I didn't try aggring out of the valuelist, because that would cause other problems (it's a little complicated to explain). Thoughts?

Thanks,

6 Replies
johnw
Champion III
Champion III

I don't know why there would be a performance problem. I would probably go with the island table to avoid any calculated dimension weirdness, and do a pick(match()) so that we only need to check the value once instead of twice, but I don't see any reason that either of those changes would improve performance in any significant way.

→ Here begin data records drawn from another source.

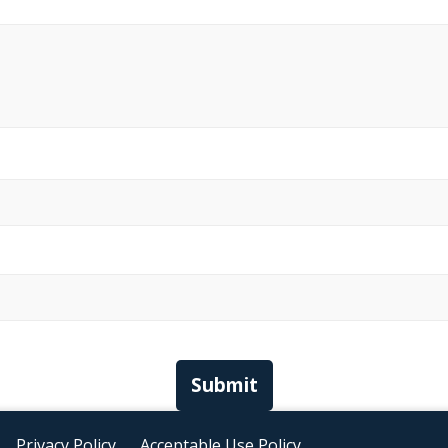
Submit
Privacy Policy
Acceptable Use Policy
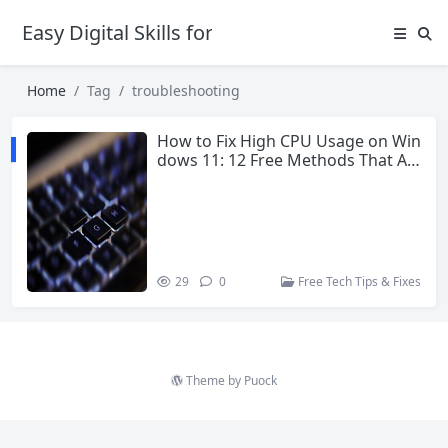
Easy Digital Skills for Beginners
Home
Tag
troubleshooting
How to Fix High CPU Usage on Win
dows 11: 12 Free Methods That Act
ually Work
29
0
Free Tech Tips & Fixes
Theme by
Puock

pick(match(IslandValue,'A','B','C')
,expression X
,expression Y
,expression Z)

vgutkovsky
Master II
Master II
Author

Thanks, John. I switched it to the pick(match()) but as you predicted, it didn't make much of a difference. LIke I mentioned, I think the expressions are trying to calculate over an island dimension--this might be causing a Cartesian join situation, and we're dealing with quite a bit of data here. Do you know of any way (other than aggr) to tell an expression to ignore a field in its calculations? Maybe something with set analysis, but I've never seen this done before. Not just ignore user selections, but ignore the field itself...

Thanks,

johnw
Champion III
Champion III

How many values do you have in the actual application? It seems like if you have N values, even if it's doing a cartesian join, it should only take N times as long to run. 20 seconds to 15 minutes would imply 45 different values, which seems unlikely?

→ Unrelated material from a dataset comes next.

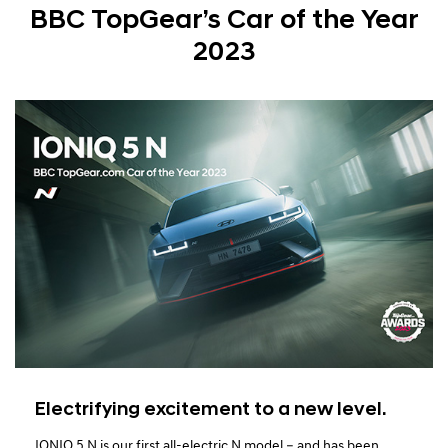
BBC TopGear’s Car of the Year
2023
Electrifying excitement to a new level.
IONIQ 5 N is our first all-electric N model – and has been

A cartesian join seems unlikely anyway. The expression seems clear.

However... I have seen something like this before, now that I'm thinking more about it. When Gordon Savage worked out how to do set analysis that was sensitive to the dimension values of a chart, at first I had trouble replicating his observed high performance. My problem turned out to be that I'd changed a feature of his solution, making it look a lot more in structure like what I just posted with the pick(match()).

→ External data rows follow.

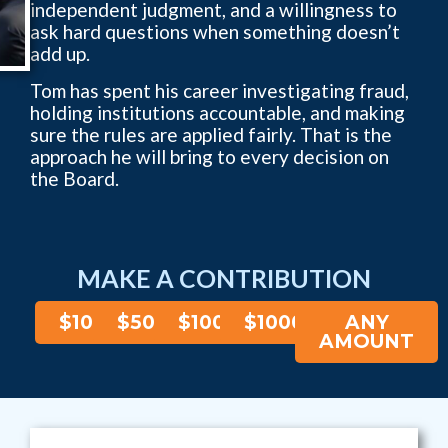
independent judgment, and a willingness to
ask hard questions when something doesn’t
add up.
Tom has spent his career investigating fraud,
holding institutions accountable, and making
sure the rules are applied fairly. That is the
approach he will bring to every decision on
the Board.
MAKE A CONTRIBUTION
$10
$50
$100
$1000
ANY
AMOUNT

That broke the performance, perhaps just like your performance is broken. The solution was to add back in another feature of his solution - variables that held the expressions. That done, the performance problems went away.

I can't explain WHY it had performance problems in the first place, or WHY using variables made them go away, though it made a vague kind of sense in my specific example. Regardless, perhaps it gives us a solution to your problem: try replacing all of the subexpressions with variables that store the subexpressions.

pick(match(IslandValue,'A','B','C')
,vExpressionX
,vExpressionY
,vExpressionZ)

For that matter, in my example, even the full expression is yet another variable. I don't think that's necessary, but I'm not certain.

Anyway. Might work. Might not. Worth a try.

vgutkovsky
Master II
Master II
Author

Thanks for the suggestion, John. QV will never cease to surprise me 🙂 I just implemented this and while it helped performance a tiny bit, I didn't really improve it significantly. I'm totally stumped by this one, got scratch my head on this for a few days. I really appreciate your input!

Kartik_semwal_99
Partner - Contributor
Partner - Contributor

Hi vgutkovsky, I'm also stuck in the same issue. Have you got any solution for this ?

marcus_sommer

Don't use such approaches else transfer the essential logic into the data-model.

Creating the virtual table behind the object with the needed dimensionality is the heaviest part of each calculation and AFAIK til today single-threaded. The multi-threaded sum() and count() aggregations could be "nearly" negliated in regard to the overall run-time. Each kind of extra dimensionality will add a rather exponential performance impact - especially if it are synthetic ones which are causing some cartesian effects.

If the response time is already rather slow with about 20 seconds like mentioned in origin post each kind of synthetic dimensions must slow down the performance further significantly.